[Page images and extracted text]
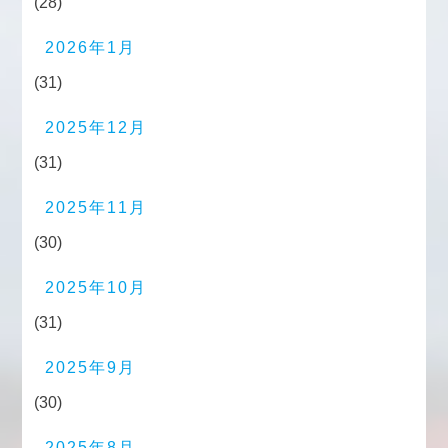
(28)
2026年1月
(31)
2025年12月
(31)
2025年11月
(30)
2025年10月
(31)
2025年9月
(30)
2025年8月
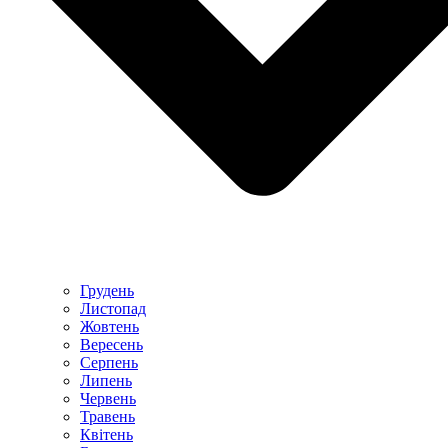
Грудень
Листопад
Жовтень
Вересень
Серпень
Липень
Червень
Травень
Квітень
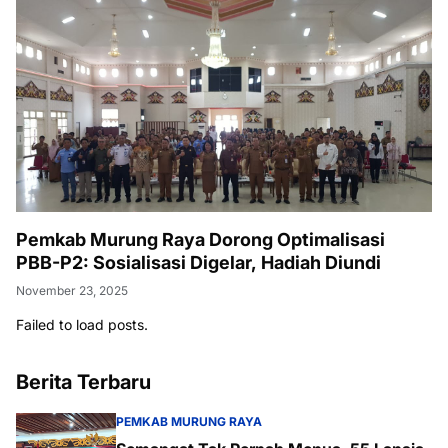
Pemkab Murung Raya Dorong Optimalisasi
PBB-P2: Sosialisasi Digelar, Hadiah Diundi
November 23, 2025
Failed to load posts.
Berita Terbaru
PEMKAB MURUNG RAYA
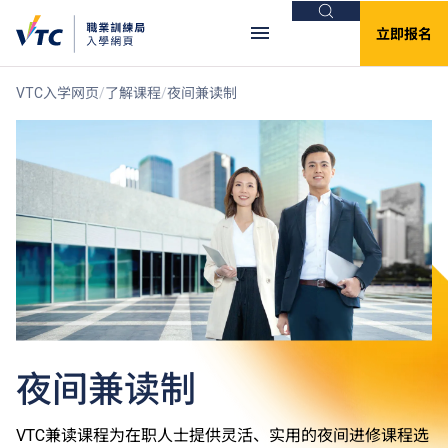
搜索
立即报名
VTC入学网页
了解课程
夜间兼读制
夜间兼读制
VTC兼读课程为在职人士提供灵活、实用的夜间进修课程选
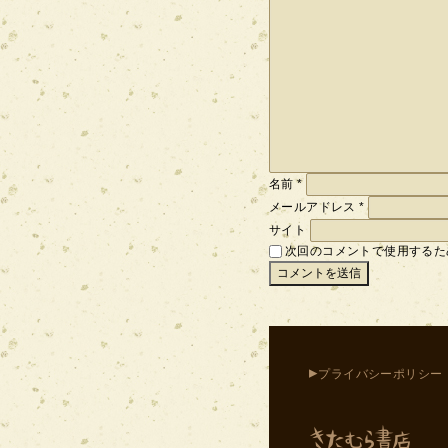
名前
*
メールアドレス
*
サイト
次回のコメントで使用するた
▸
プライバシーポリシー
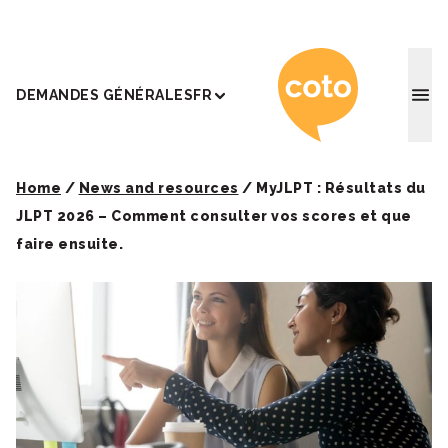
Coto Ac
DEMANDES GÉNÉRALES
FR
Home
/
News and resources
/
MyJLPT : Résultats du
JLPT 2026 – Comment consulter vos scores et que
faire ensuite.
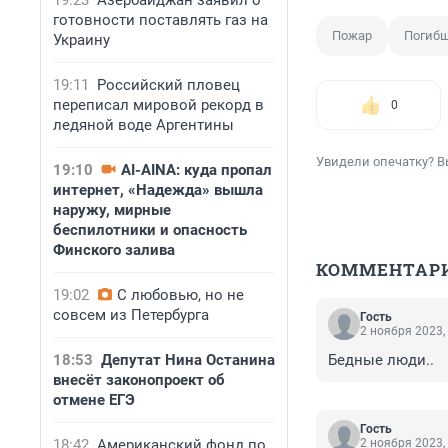
19:23
Азербайджан заявил о
готовности поставлять газ на
Пожар
Погиб
Украину
19:11
Российский пловец
переписал мировой рекорд в
0
ледяной воде Аргентины
Увидели опечатку? В
19:10
AI-AINA: куда пропал
интернет, «Надежда» вышла
наружу, мирные
беспилотники и опасность
Финского залива
КОММЕНТАР
19:02
С любовью, но не
совсем из Петербурга
Гость
2 ноября 2023,
18:53
Депутат Нина Останина
Бедные люди..
внесёт законопроект об
отмене ЕГЭ
Гость
18:42
Американский фонд по
2 ноября 2023,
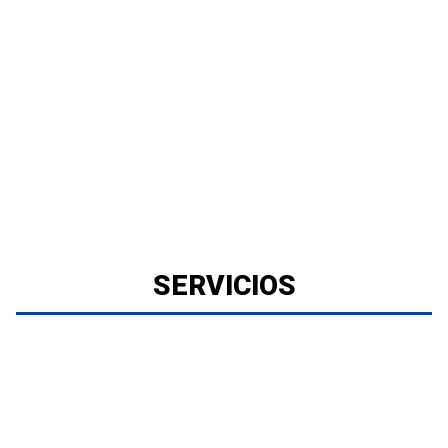
SERVICIOS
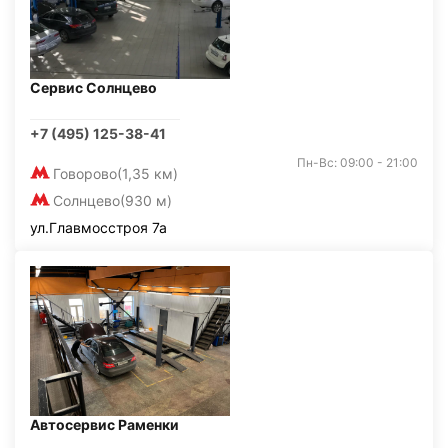
Сервис Солнцево
+7 (495) 125-38-41
Пн-Вс: 09:00 - 21:00
Говорово
(1,35 км)
Солнцево
(930 м)
ул.Главмосстроя 7а
Автосервис Раменки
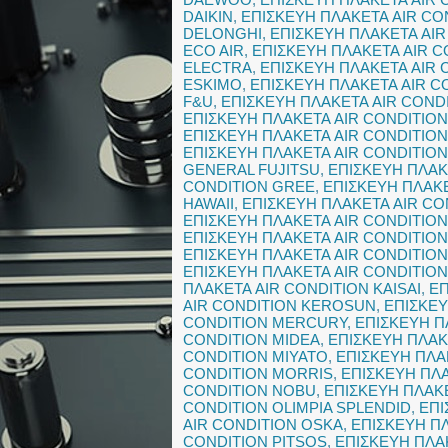
DAIKIN
,
ΕΠΙΣΚΕΥΗ ΠΛΑΚΕΤΑ AIR CO
DELONGHI
,
ΕΠΙΣΚΕΥΗ ΠΛΑΚΕΤΑ AIR
ECO AIR
,
ΕΠΙΣΚΕΥΗ ΠΛΑΚΕΤΑ AIR 
ELECTRA
,
ΕΠΙΣΚΕΥΗ ΠΛΑΚΕΤΑ AIR
ESKIMO
,
ΕΠΙΣΚΕΥΗ ΠΛΑΚΕΤΑ AIR 
F&U
,
ΕΠΙΣΚΕΥΗ ΠΛΑΚΕΤΑ AIR COND
ΕΠΙΣΚΕΥΗ ΠΛΑΚΕΤΑ AIR CONDITION
ΕΠΙΣΚΕΥΗ ΠΛΑΚΕΤΑ AIR CONDITION
ΕΠΙΣΚΕΥΗ ΠΛΑΚΕΤΑ AIR CONDITIO
GENERAL FUJITSU
,
ΕΠΙΣΚΕΥΗ ΠΛΑΚ
CONDITION GREE
,
ΕΠΙΣΚΕΥΗ ΠΛΑΚΕ
HAWAII
,
ΕΠΙΣΚΕΥΗ ΠΛΑΚΕΤΑ AIR CO
ΕΠΙΣΚΕΥΗ ΠΛΑΚΕΤΑ AIR CONDITION
ΕΠΙΣΚΕΥΗ ΠΛΑΚΕΤΑ AIR CONDITION
ΕΠΙΣΚΕΥΗ ΠΛΑΚΕΤΑ AIR CONDITION
ΕΠΙΣΚΕΥΗ ΠΛΑΚΕΤΑ AIR CONDITION
ΠΛΑΚΕΤΑ AIR CONDITION KAISAI
,
ΕΠ
AIR CONDITION KEROSUN
,
ΕΠΙΣΚΕΥ
CONDITION MERCURY
,
ΕΠΙΣΚΕΥΗ Π
CONDITION MIDEA
,
ΕΠΙΣΚΕΥΗ ΠΛΑΚ
CONDITION MIYATO
,
ΕΠΙΣΚΕΥΗ ΠΛΑ
CONDITION MORRIS
,
ΕΠΙΣΚΕΥΗ ΠΛΑ
CONDITION NOBU
,
ΕΠΙΣΚΕΥΗ ΠΛΑΚ
CONDITION OLIMPIA SPLENDID
,
ΕΠΙ
AIR CONDITION OSKA
,
ΕΠΙΣΚΕΥΗ Π
CONDITION PITSOS
,
ΕΠΙΣΚΕΥΗ ΠΛΑ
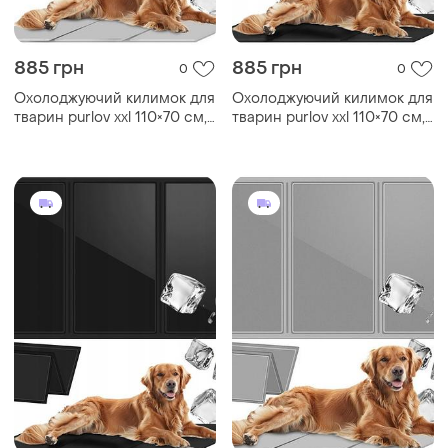
885 грн
885 грн
0
0
Охолоджуючий килимок для
Охолоджуючий килимок для
тварин purlov xxl 110×70 см,
тварин purlov xxl 110×70 см,
гелевий, складний, сірий
гелевий, складний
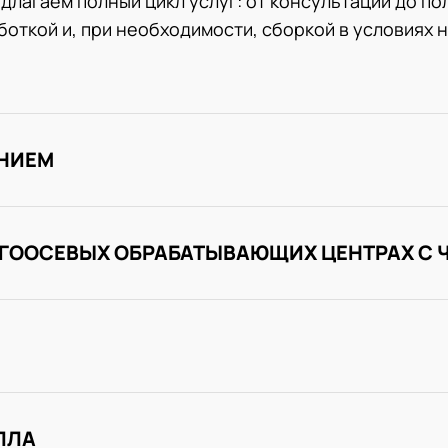
длагаем полный цикл услуг: от консультации до по
откой и, при необходимости, сборкой в условиях 
ЕНИЕМ
ОГООСЕВЫХ ОБРАБАТЫВАЮЩИХ ЦЕНТРАХ С 
ЛЛА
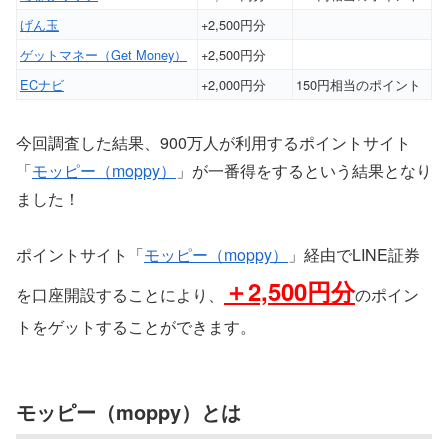
げん玉
+2,500円分
ゲットマネー（Get Money）
+2,500円分
ECナビ
+2,000円分
150円相当のポイント
今回調査した結果、900万人が利用するポイントサイト
「
モッピー（moppy）
」が一番得をするという結果となり
ました！
ポイントサイト「
モッピー（moppy）
」経由でLINE証券
＋
2,500円分
を口座開設することにより、
のポイン
トをゲットすることができます。
モッピー（moppy）とは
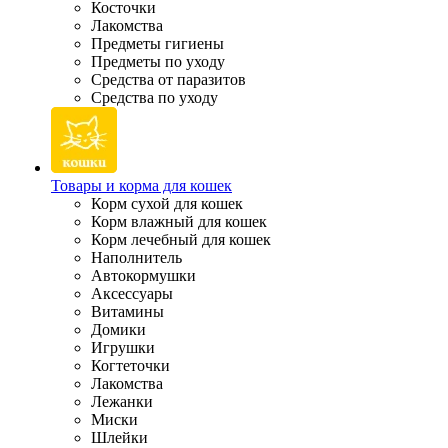
Косточки
Лакомства
Предметы гигиены
Предметы по уходу
Средства от паразитов
Средства по уходу
Товары и корма для кошек
Корм сухой для кошек
Корм влажный для кошек
Корм лечебный для кошек
Наполнитель
Автокормушки
Аксессуары
Витамины
Домики
Игрушки
Когтеточки
Лакомства
Лежанки
Миски
Шлейки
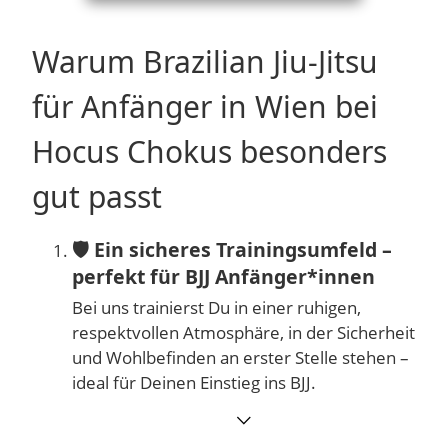
Warum Brazilian Jiu-Jitsu
für Anfänger in Wien bei
Hocus Chokus besonders
gut passt
🛡️
Ein sicheres Trainingsumfeld –
perfekt für BJJ Anfänger*innen
Bei uns trainierst Du in einer ruhigen,
respektvollen Atmosphäre, in der Sicherheit
und Wohlbefinden an erster Stelle stehen –
ideal für Deinen Einstieg ins BJJ.
⌵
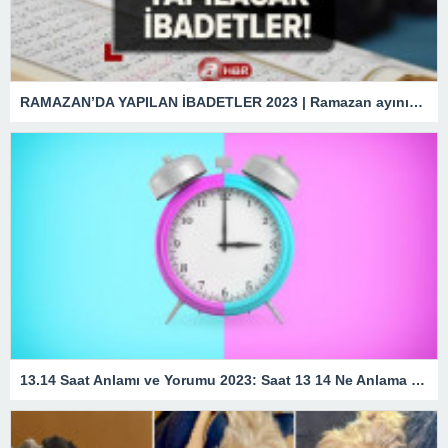
RAMAZAN’DA YAPILAN İBADETLER 2023 | Ramazan ayının ilk günü hangi ibadetler yapılmalı? Kılınacak namazlar, okunacak sureler…
13.14 Saat Anlamı ve Yorumu 2023: Saat 13 14 Ne Anlama Gelir?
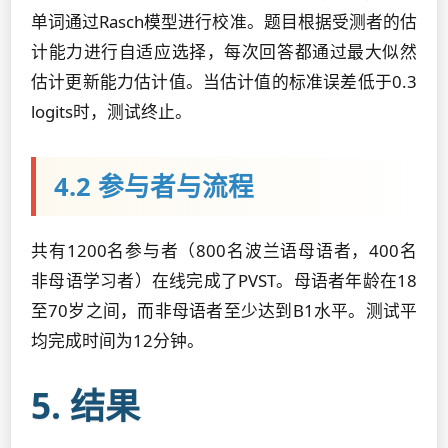
单词通过Rasch模型进行校准。题目根据受测者的估
计能力进行自适应选择，每次回答都通过最大似然
估计更新能力估计值。当估计值的标准误差低于0.3
logits时，测试终止。
4.2 参与者与流程
共有1200名参与者（800名波兰语母语者，400名
非母语学习者）在线完成了PVST。母语者年龄在18
至70岁之间，而非母语者至少达到B1水平。测试平
均完成时间为12分钟。
5. 结果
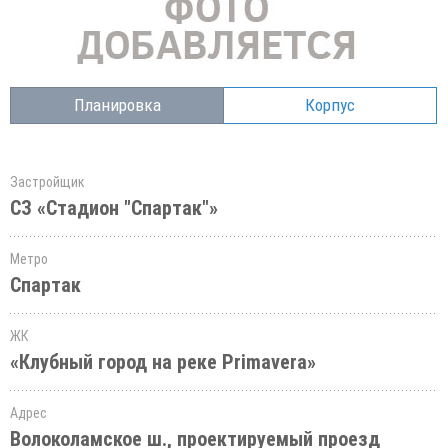
Планировка
Корпус
Застройщик
СЗ «Стадион "Спартак"»
Метро
Спартак
ЖК
«Клубный город на реке Primavera»
Адрес
Волоколамское ш., проектируемый проезд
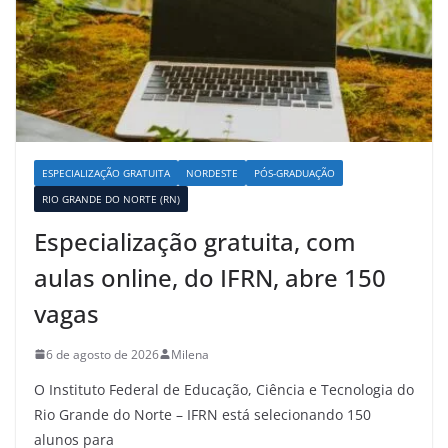
ESPECIALIZAÇÃO GRATUITA
NORDESTE
PÓS-GRADUAÇÃO
RIO GRANDE DO NORTE (RN)
Especialização gratuita, com
aulas online, do IFRN, abre 150
vagas
6 de agosto de 2026
Milena
O Instituto Federal de Educação, Ciência e Tecnologia do
Rio Grande do Norte – IFRN está selecionando 150
alunos para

## Your goal
Return every entry unchanged and skip the pictures.

## Result for this task
(28)
2026年1月
(31)
2025年12月
(31)
2025年11月
(30)
2025年10月
(31)
2025年9月
(30)
2025年8月
Грудень
Листопад
Жовтень
Вересень
Серпень
Липень
Червень
Травень
Квітень
Pemkab Murung Raya Dorong Optimalisasi
PBB-P2: Sosialisasi Digelar, Hadiah Diundi
November 23, 2025
Failed to load posts.
Berita Terbaru
PEMKAB MURUNG RAYA
搜索
立即报名
VTC入学网页
了解课程
夜间兼读制
夜间兼读制
VTC兼读课程为在职人士提供灵活、实用的夜间进修课程选
名前
*
メールアドレス
*
サイト
次回のコメントで使用するた
▸
プライバシーポリシー
Coto Ac
DEMANDES GÉNÉRALES
FR
Home
/
News and resources
/
MyJLPT : Résultats du
JLPT 2026 – Comment consulter vos scores et que
faire ensuite.
19:23
Азербайджан заявил о
готовности поставлять газ на
Пожар
Погиб
Украину
19:11
Российский пловец
переписал мировой рекорд в
0
ледяной воде Аргентины
Увидели опечатку? В
19:10
AI-AINA: куда пропал
интернет, «Надежда» вышла
наружу, мирные
беспилотники и опасность
Финского залива
КОММЕНТАР
19:02
С любовью, но не
совсем из Петербурга
Гость
2 ноября 2023,
18:53
Депутат Нина Останина
Бедные люди..
внесёт законопроект об
отмене ЕГЭ
Гость
18:42
Американский фонд по
2 ноября 2023,
SERVICIOS
Сервис Солнцево
+7 (495) 125-38-41
Пн-Вс: 09:00 - 21:00
Говорово
(1,35 км)
Солнцево
(930 м)
ул.Главмосстроя 7а
Автосервис Раменки
DAIKIN
,
ΕΠΙΣΚΕΥΗ ΠΛΑΚΕΤΑ AIR CO
DELONGHI
,
ΕΠΙΣΚΕΥΗ ΠΛΑΚΕΤΑ AIR
ECO AIR
,
ΕΠΙΣΚΕΥΗ ΠΛΑΚΕΤΑ AIR 
ELECTRA
,
ΕΠΙΣΚΕΥΗ ΠΛΑΚΕΤΑ AIR
ESKIMO
,
ΕΠΙΣΚΕΥΗ ΠΛΑΚΕΤΑ AIR 
F&U
,
ΕΠΙΣΚΕΥΗ ΠΛΑΚΕΤΑ AIR COND
ΕΠΙΣΚΕΥΗ ΠΛΑΚΕΤΑ AIR CONDITION
ΕΠΙΣΚΕΥΗ ΠΛΑΚΕΤΑ AIR CONDITION
ΕΠΙΣΚΕΥΗ ΠΛΑΚΕΤΑ AIR CONDITIO
GENERAL FUJITSU
,
ΕΠΙΣΚΕΥΗ ΠΛΑΚ
CONDITION GREE
,
ΕΠΙΣΚΕΥΗ ΠΛΑΚΕ
HAWAII
,
ΕΠΙΣΚΕΥΗ ΠΛΑΚΕΤΑ AIR CO
ΕΠΙΣΚΕΥΗ ΠΛΑΚΕΤΑ AIR CONDITION
ΕΠΙΣΚΕΥΗ ΠΛΑΚΕΤΑ AIR CONDITION
ΕΠΙΣΚΕΥΗ ΠΛΑΚΕΤΑ AIR CONDITION
ΕΠΙΣΚΕΥΗ ΠΛΑΚΕΤΑ AIR CONDITION
ΠΛΑΚΕΤΑ AIR CONDITION KAISAI
,
ΕΠ
AIR CONDITION KEROSUN
,
ΕΠΙΣΚΕΥ
CONDITION MERCURY
,
ΕΠΙΣΚΕΥΗ Π
CONDITION MIDEA
,
ΕΠΙΣΚΕΥΗ ΠΛΑΚ
CONDITION MIYATO
,
ΕΠΙΣΚΕΥΗ ΠΛΑ
CONDITION MORRIS
,
ΕΠΙΣΚΕΥΗ ΠΛΑ
CONDITION NOBU
,
ΕΠΙΣΚΕΥΗ ΠΛΑΚ
CONDITION OLIMPIA SPLENDID
,
ΕΠΙ
AIR CONDITION OSKA
,
ΕΠΙΣΚΕΥΗ Π
CONDITION PITSOS
,
ΕΠΙΣΚΕΥΗ ΠΛΑ
885 грн
885 грн
0
0
Охолоджуючий килимок для
Охолоджуючий килимок для
тварин purlov xxl 110×70 см,
тварин purlov xxl 110×70 см,
гелевий, складний, сірий
гелевий, складний
длагаем полный цикл услуг: от консультации до по
откой и, при необходимости, сборкой в условиях 
ЕНИЕМ
ОГООСЕВЫХ ОБРАБАТЫВАЮЩИХ ЦЕНТРАХ С 
ЛЛА
げん玉
+2,500円分
ゲットマネー（Get Money）
+2,500円分
ECナビ
+2,000円分
150円相当のポイント
今回調査した結果、900万人が利用するポイントサイト
「
モッピー（moppy）
」が一番得をするという結果となり
ました！
ポイントサイト「
モッピー（moppy）
」経由でLINE証券
＋
2,500円分
を口座開設することにより、
のポイン
トをゲットすることができます。
モッピー（moppy）とは
Косточки
Лакомства
Предметы гигиены
Предметы по уходу
Средства от паразитов
Средства по уходу
Товары и корма для кошек
Корм сухой для кошек
Корм влажный для кошек
Корм лечебный для кошек
Наполнитель
Автокормушки
Аксессуары
Витамины
Домики
Игрушки
Когтеточки
Лакомства
Лежанки
Миски
Шлейки
Warum Brazilian Jiu-Jitsu
für Anfänger in Wien bei
Hocus Chokus besonders
gut passt
🛡️
Ein sicheres Trainingsumfeld –
perfekt für BJJ Anfänger*innen
Bei uns trainierst Du in einer ruhigen,
respektvollen Atmosphäre, in der Sicherheit
und Wohlbefinden an erster Stelle stehen –
ideal für Deinen Einstieg ins BJJ.
⌵
RAMAZAN’DA YAPILAN İBADETLER 2023 | Ramazan ayının ilk günü hangi ibadetler yapılmalı? Kılınacak namazlar, okunacak sureler…
13.14 Saat Anlamı ve Yorumu 2023: Saat 13 14 Ne Anlama Gelir?
单词通过Rasch模型进行校准。题目根据受测者的估
计能力进行自适应选择，每次回答都通过最大似然
估计更新能力估计值。当估计值的标准误差低于0.3
logits时，测试终止。
4.2 参与者与流程
共有1200名参与者（800名波兰语母语者，400名
非母语学习者）在线完成了PVST。母语者年龄在18
至70岁之间，而非母语者至少达到B1水平。测试平
均完成时间为12分钟。
5. 结果
Планировка
Корпус
Застройщик
СЗ «Стадион "Спартак"»
Метро
Спартак
ЖК
«Клубный город на реке Primavera»
Адрес
Волоколамское ш., проектируемый проезд
ESPECIALIZAÇÃO GRATUITA
NORDESTE
PÓS-GRADUAÇÃO
RIO GRANDE DO NORTE (RN)
Especialização gratuita, com
aulas online, do IFRN, abre 150
vagas
6 de agosto de 2026
Milena
O Instituto Federal de Educação, Ciência e Tecnologia do
Rio Grande do Norte – IFRN está selecionando 150
alunos para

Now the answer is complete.